Le sondage publié hier par Le Parisien et laissant imaginer que Marine Le Pen pourrait arriver en tête au premier tour des présidentielles de 2012 n’a pas fini de faire jaser dans les chaumières de notre Landerneau politique. (Marine Le Pen : 23%, Martine Aubry et Nicolas Sarkozy à égalité à 21%)
On veut espérer qu’il réveillera la droite et la gauche et fera enfin comprendre à nos apparatchiks de tout poil le désespoir du « peuple » devant leur incompétence à régler les vrais problèmes du pays et, pire encore, devant leur inconscience, aussi arrogante que méprisante, en face des angoisses des Français.
Dominique Strauss-Kahn, le grandissime favori de la gauche, n’ayant pas été « testé » dans ce sondage, ce qui est en effet étonnant, certains nous disent qu’il s’agit-là d’une « opération de manipulation » dont le seul but serait d’éliminer Martine Aubry lors des primaires de la gauche, en démontrant qu’elle pourrait bien connaître, à son tour, les malheurs de Jospin en 2002 et ne pas être présente au second tour.
On attend donc avec impatience le sondage promis pour demain avec, cette fois, DSK en face de Marine Le Pen et de Sarkozy.
Le directeur général du FMI fera-t-il mieux que Martine Aubry ? C’est vraisemblable. Il séduit, davantage que la première secrétaire du PS, certains électeurs plus ou moins centristes. Mais son rigorisme économique lui fait perdre quelques voix à gauche.
Fera-t-il perdre des intentions de vote à Marine Le Pen ? Ce serait étonnant. Les 23% de Français qui rejoignent la candidate du Front National rejettent, avec un même dégoût rageur, la droite et la gauche. S’il y a parmi eux un grand nombre de déçus du sarkozisme, il y a aussi, parmi ces désespérés, beaucoup d’électeurs de nos banlieues pourries qui, jadis, votaient à gauche et qui sont aujourd’hui –et depuis des années- les premières victimes du chômage, de l’insécurité, de l’immigration mal contrôlée et qui en ont assez d’attendre tous les plans Marshall pour les banlieues que leur ont promis tous nos gouvernements successifs, de droite comme de gauche.

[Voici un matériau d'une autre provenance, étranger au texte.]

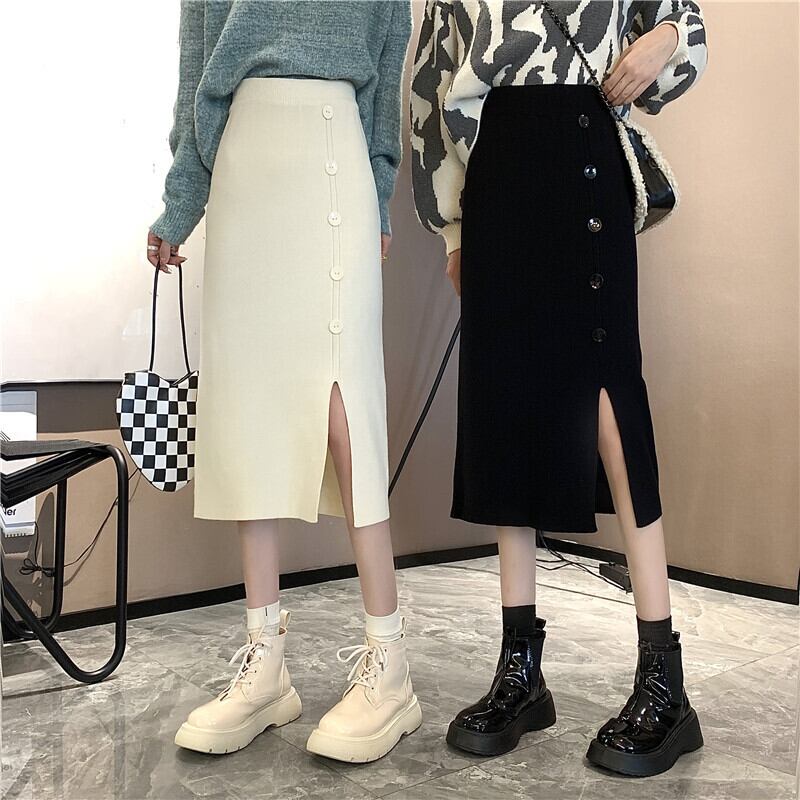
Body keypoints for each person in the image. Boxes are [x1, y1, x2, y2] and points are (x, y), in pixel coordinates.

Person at [410, 0, 708, 777]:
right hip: (496, 178)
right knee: (506, 406)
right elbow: (432, 81)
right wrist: (453, 229)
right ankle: (520, 670)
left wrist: (664, 42)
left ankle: (664, 680)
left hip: (584, 158)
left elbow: (684, 24)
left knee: (609, 401)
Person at [146, 1, 419, 763]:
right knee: (249, 410)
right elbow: (197, 74)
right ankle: (264, 663)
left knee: (344, 410)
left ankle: (390, 665)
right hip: (244, 169)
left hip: (334, 161)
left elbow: (386, 70)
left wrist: (379, 196)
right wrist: (180, 201)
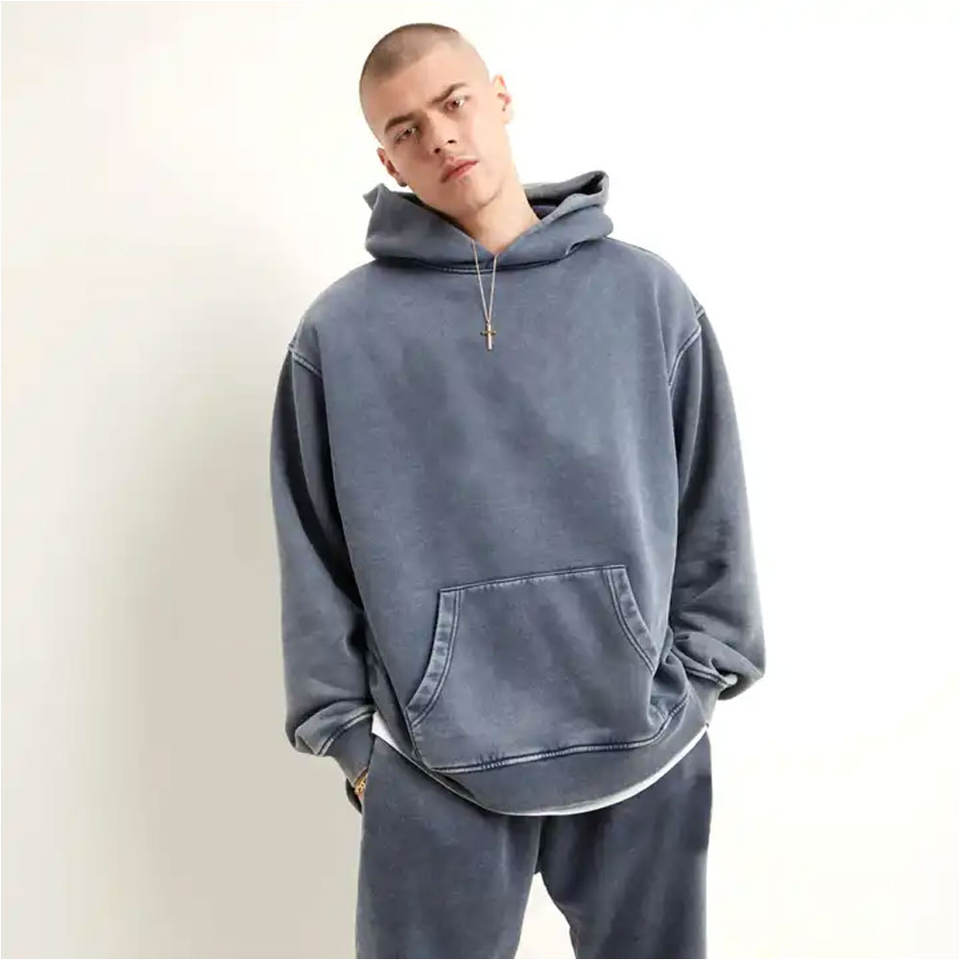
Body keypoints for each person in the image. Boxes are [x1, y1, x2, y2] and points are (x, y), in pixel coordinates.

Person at [268, 21, 766, 959]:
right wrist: (353, 746)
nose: (440, 136)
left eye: (453, 102)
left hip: (643, 749)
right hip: (429, 767)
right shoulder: (341, 334)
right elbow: (311, 548)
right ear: (386, 157)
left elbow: (713, 499)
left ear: (498, 97)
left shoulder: (645, 297)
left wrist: (700, 680)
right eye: (407, 129)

DSK va-t-il faire encore baisser Sarkozy dans ce sondage et le faire passer sous la barre des 20% ? On va voir. Mais, alors, on pourra dire que cette opération « sondagère » est aussi une « manipulation » visant si ce n’est à décourager Sarkozy pour qu’il renonce à se représenter (on n’en est pas encore là) du moins à inciter la droite à se demander s’il ne lui faudrait pas se chercher un autre candidat.
En acceptant de monter à bord d’une galère faisant eau de toutes parts, Alain Juppé s’est-il sacrifié pour tenter de sauver une cause perdue ou cherchait-il à ressusciter de ses cendres pour apparaître soudain en sauveur ? Au lendemain de l’avant-dernier remaniement, on nous avait dit que Fillon serait désormais un « hyper premier ministre » Il est surtout devenu hyper-discret pour ne pas dire hyper-inexistant. Songe-t-il, en ne sortant plus des coulisses, à se présenter soudain en homme recours de la droite ?
Va-t-on assister, au cours des treize mois qui nous séparent encore du scrutin, à une mutinerie sur la passerelle du rafiot démâté et ballotté dans la tempête ? Aujourd’hui, la droite a le choix entre la mutinerie ou le naufrage.
Notre vie politique ne vit plus maintenant qu’au rythme des parutions du Canard enchaîné et de la sortie des sondages. Le premier nous révèle, de mercredi en mercredi, toutes les turpitudes du régime, les seconds nous en racontent la descente aux enfers.